What you will do —
Take the entries that follow and return exactly the lines from the one holding "right wrist: (748, 507)" through the one holding "left hip: (838, 659)", both included. Nothing else is needed.

Entries shown —
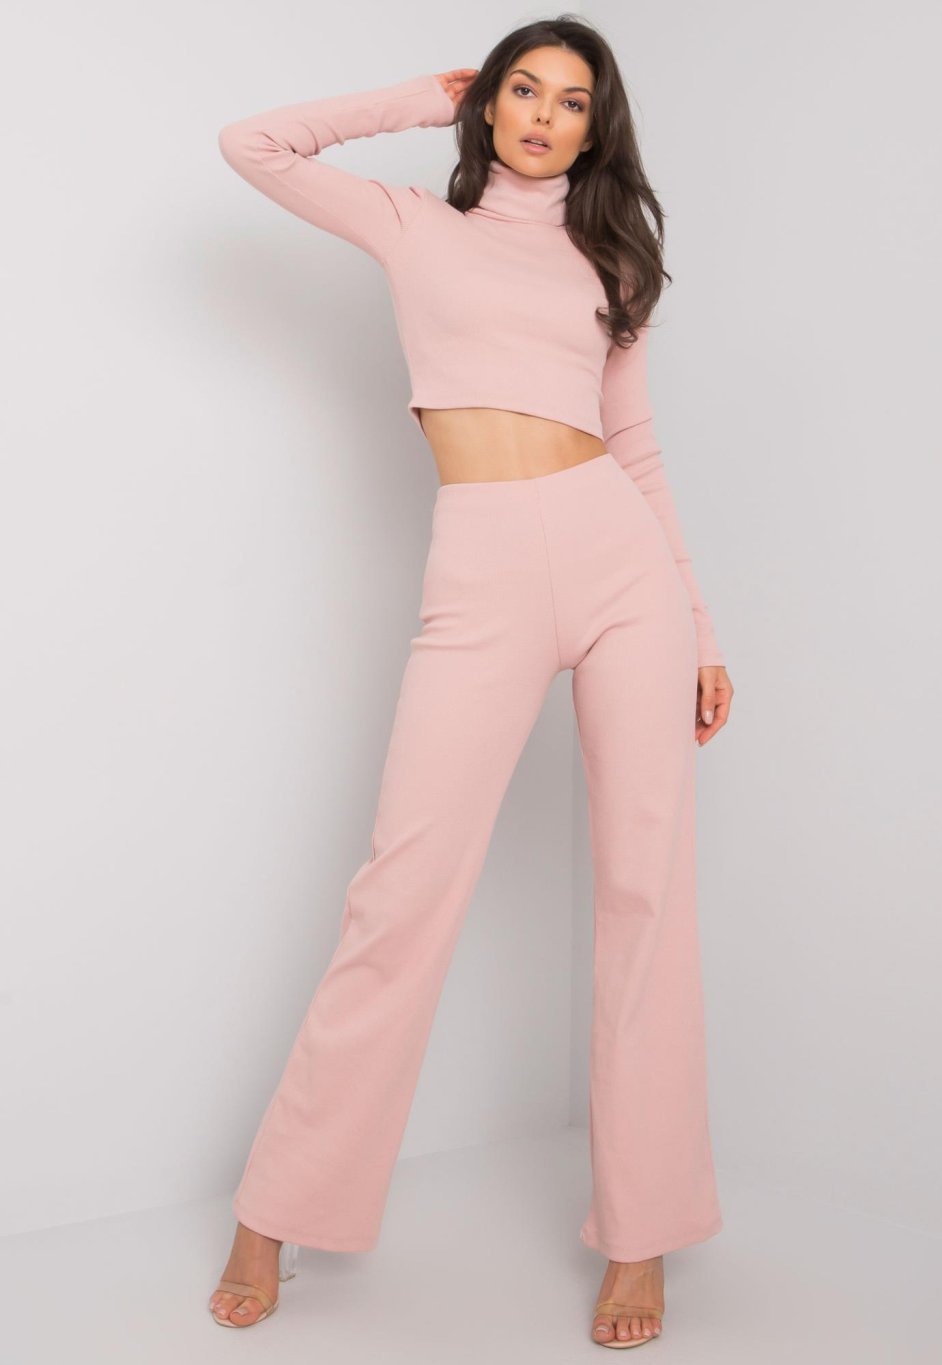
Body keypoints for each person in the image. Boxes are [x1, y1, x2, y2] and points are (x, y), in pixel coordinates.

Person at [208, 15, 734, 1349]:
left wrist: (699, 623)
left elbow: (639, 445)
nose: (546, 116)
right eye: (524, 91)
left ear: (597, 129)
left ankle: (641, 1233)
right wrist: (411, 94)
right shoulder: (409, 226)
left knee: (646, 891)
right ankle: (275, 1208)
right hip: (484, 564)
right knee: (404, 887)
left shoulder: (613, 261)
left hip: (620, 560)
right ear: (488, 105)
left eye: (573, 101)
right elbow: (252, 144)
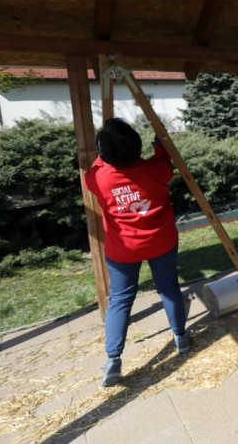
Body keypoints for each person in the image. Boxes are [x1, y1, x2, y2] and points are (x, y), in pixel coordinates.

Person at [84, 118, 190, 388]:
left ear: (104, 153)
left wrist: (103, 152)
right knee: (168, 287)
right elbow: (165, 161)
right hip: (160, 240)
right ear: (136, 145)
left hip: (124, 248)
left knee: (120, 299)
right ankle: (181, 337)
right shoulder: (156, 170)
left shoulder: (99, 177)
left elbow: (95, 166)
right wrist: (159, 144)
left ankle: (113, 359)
...
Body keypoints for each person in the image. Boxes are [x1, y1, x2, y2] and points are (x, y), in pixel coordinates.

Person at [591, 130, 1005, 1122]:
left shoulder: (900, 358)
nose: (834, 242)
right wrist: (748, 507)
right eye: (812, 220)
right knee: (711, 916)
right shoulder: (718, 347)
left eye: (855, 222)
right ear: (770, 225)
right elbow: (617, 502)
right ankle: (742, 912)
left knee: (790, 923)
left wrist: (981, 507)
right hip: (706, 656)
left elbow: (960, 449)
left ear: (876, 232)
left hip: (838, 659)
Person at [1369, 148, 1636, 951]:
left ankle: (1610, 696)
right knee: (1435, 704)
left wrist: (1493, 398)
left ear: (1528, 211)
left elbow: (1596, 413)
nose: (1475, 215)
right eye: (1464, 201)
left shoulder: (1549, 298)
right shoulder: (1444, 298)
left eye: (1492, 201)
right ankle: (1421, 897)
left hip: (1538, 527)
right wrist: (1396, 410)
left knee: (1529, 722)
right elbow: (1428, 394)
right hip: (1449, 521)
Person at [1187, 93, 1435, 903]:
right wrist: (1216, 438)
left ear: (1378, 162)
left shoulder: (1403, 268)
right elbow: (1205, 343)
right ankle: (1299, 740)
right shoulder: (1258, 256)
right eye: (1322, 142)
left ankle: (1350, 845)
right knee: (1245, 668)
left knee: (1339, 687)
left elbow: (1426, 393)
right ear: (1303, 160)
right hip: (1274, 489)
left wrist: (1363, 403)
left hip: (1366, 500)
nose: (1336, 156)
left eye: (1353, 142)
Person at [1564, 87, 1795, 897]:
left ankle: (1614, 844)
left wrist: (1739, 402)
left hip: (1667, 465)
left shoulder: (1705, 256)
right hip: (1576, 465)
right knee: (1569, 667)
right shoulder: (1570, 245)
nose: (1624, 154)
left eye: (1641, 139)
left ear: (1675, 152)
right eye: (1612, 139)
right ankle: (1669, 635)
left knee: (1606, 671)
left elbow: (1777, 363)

Your solution —
right wrist: (748, 507)
right eye: (812, 220)
right knee: (711, 916)
right shoulder: (718, 347)
left eye: (855, 222)
right ear: (770, 225)
right elbow: (617, 502)
right ankle: (742, 912)
left knee: (790, 923)
left wrist: (981, 507)
right hip: (706, 656)
left elbow: (960, 449)
left ear: (876, 232)
left hip: (838, 659)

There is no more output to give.